(PROMPT): Of the material below, the lines to be retyped are those from the line containing "0141 27 43 64" through the line containing "protegidas para lo que se considera óptimo a", inclusive; reproduce them exactly.

(AVAILABLE DATA):
####################
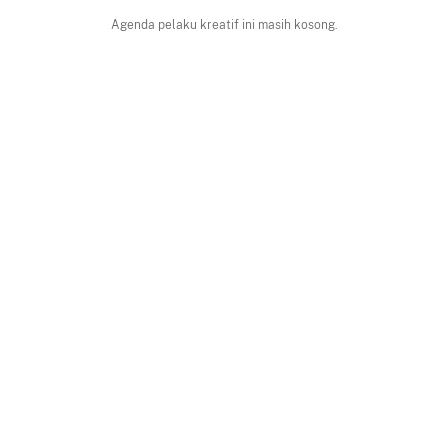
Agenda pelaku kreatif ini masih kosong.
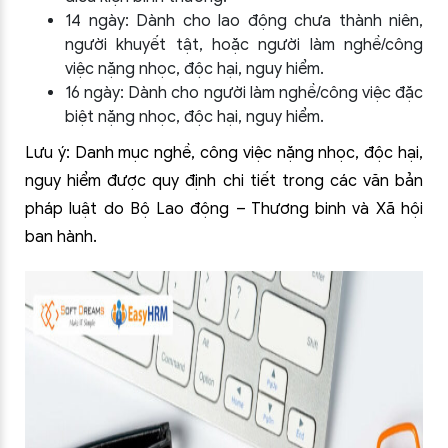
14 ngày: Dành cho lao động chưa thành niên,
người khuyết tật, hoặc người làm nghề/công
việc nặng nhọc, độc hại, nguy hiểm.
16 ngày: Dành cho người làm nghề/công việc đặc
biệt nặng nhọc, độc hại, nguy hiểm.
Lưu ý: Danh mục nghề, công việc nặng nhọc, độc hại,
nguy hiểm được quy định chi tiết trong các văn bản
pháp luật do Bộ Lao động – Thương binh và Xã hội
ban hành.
####################
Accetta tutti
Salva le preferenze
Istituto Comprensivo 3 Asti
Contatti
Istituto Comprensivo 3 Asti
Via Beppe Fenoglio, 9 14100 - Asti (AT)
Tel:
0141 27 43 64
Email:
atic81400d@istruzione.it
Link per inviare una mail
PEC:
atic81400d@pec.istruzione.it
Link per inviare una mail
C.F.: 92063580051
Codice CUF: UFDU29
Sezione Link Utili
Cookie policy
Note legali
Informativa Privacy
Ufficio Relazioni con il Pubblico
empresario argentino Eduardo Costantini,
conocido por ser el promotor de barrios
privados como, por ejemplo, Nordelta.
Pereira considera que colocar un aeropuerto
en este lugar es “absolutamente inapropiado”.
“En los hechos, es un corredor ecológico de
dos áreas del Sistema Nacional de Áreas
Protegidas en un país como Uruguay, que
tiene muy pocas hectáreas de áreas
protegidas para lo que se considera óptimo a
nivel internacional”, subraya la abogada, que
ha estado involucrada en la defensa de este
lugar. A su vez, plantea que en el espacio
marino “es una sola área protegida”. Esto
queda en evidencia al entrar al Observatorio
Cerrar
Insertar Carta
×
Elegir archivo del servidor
####################
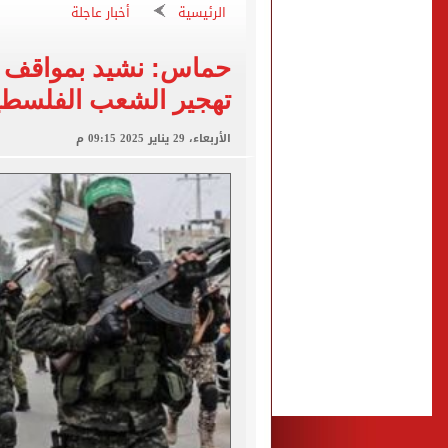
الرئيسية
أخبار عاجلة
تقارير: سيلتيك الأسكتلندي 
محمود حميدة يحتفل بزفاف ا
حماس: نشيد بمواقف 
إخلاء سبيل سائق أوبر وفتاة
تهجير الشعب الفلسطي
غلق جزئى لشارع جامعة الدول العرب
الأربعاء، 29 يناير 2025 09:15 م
####################
(EXERCISE ANSWER):
0141 27 43 64
Email:
atic81400d@istruzione.it
Link per inviare una mail
PEC:
atic81400d@pec.istruzione.it
Link per inviare una mail
C.F.: 92063580051
Codice CUF: UFDU29
Sezione Link Utili
Cookie policy
Note legali
Informativa Privacy
Ufficio Relazioni con il Pubblico
empresario argentino Eduardo Costantini,
conocido por ser el promotor de barrios
privados como, por ejemplo, Nordelta.
Pereira considera que colocar un aeropuerto
en este lugar es “absolutamente inapropiado”.
“En los hechos, es un corredor ecológico de
dos áreas del Sistema Nacional de Áreas
Protegidas en un país como Uruguay, que
tiene muy pocas hectáreas de áreas
protegidas para lo que se considera óptimo a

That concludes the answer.